Start of RECORDS SHOWN

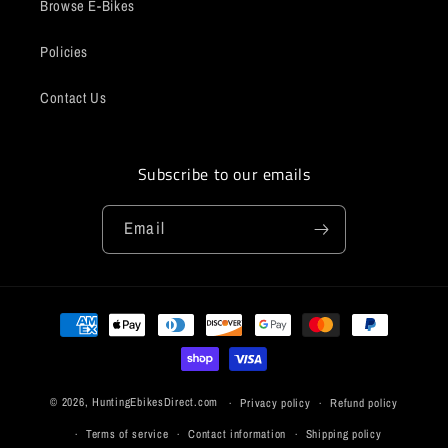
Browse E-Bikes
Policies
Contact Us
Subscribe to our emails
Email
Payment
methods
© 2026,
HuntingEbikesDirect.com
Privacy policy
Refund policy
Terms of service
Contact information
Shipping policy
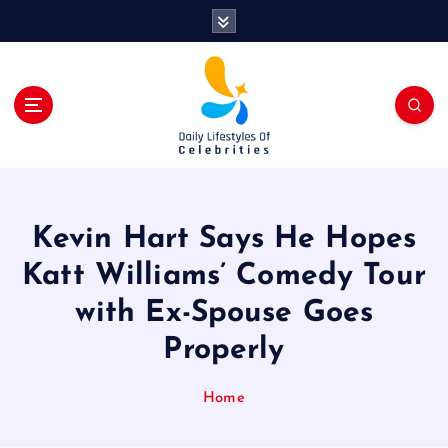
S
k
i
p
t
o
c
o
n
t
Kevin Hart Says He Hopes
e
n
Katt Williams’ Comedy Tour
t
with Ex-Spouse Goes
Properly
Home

End of RECORDS SHOWN
Start of RECORDS SHOWN

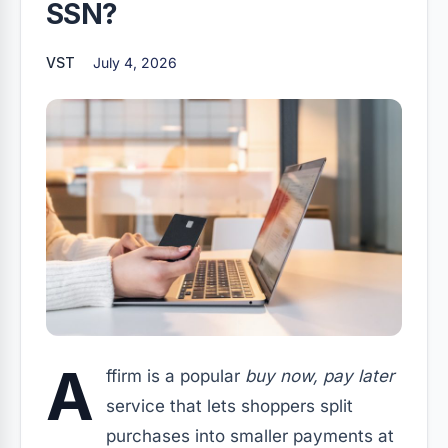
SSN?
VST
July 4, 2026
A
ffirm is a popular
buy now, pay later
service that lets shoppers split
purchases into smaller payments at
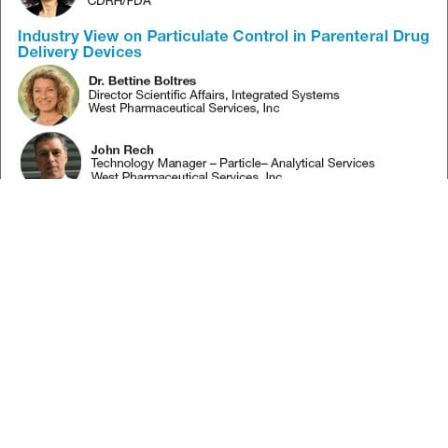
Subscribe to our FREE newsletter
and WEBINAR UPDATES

End of RECORDS SHOWN

— ASSIGNED TASK —
Every line in the records above that contains the word "service" is to be copied out.

— TASK SOLUTION —
Terms of service
service that lets shoppers split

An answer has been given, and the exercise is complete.